Ranjan Das,Uzzal Sharma,



Dialect Modelling,,Automatic Speech Recognition, Corpora Building,Feature Extraction, HTK,


This paper addresses the fundamental issues of developing a speaker independent, dialect modelling system for recognizing the widely spoken, colloquial South Kamrupi dialect of Assamese language. The proposed dialect model is basically designed on Hidden Markov Model (HMM). Hidden Markov Model Toolkit (HTK) is used here as the building block for feature extraction, training, recognition and verification for the model building process. A primary corpus is built as a prerequisite for the empirical study. Altogether, 16 people (9 male, 7 female) are volunteering in the primary corpora building process.

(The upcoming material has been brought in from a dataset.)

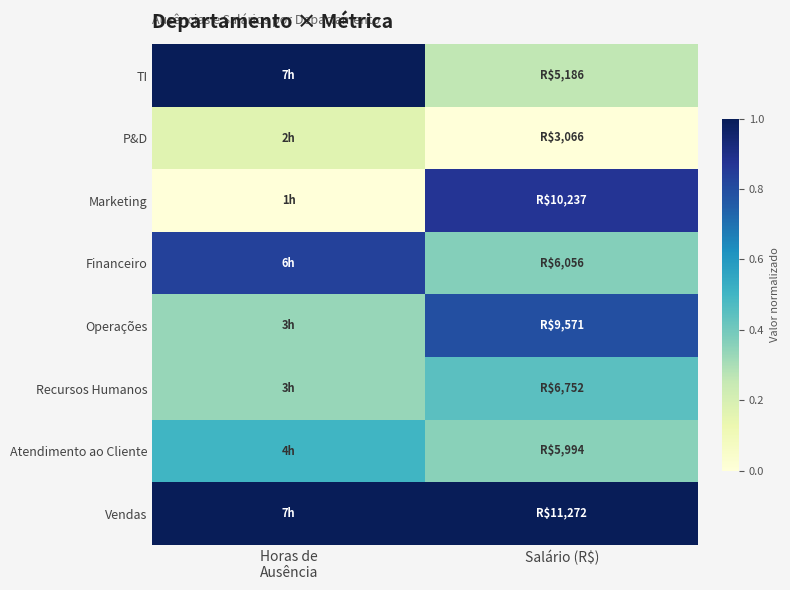

Rank the series at Horas de Ausência from lowest to highest value.

Marketing, P&D, Operações, Recursos Humanos, Atendimento ao Cliente, Financeiro, TI, Vendas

The corpora are comprised of one training and two testing sets of recorded speech files. The whole corpora are made up of around 2.5 hours of recordings. The proposed dialect model is trained on South Kamrupi dialect training corpora. A comparative test recognition is carefully designed and carried out which exhibit a recognition correctness of 87.13% for South Kamrupi dialect and 68.52% correctness for the Central Kamrupi dialect. Thus, the findings of this paper evidence that the dialect modelling with proper training has recognized a dialect with better precision.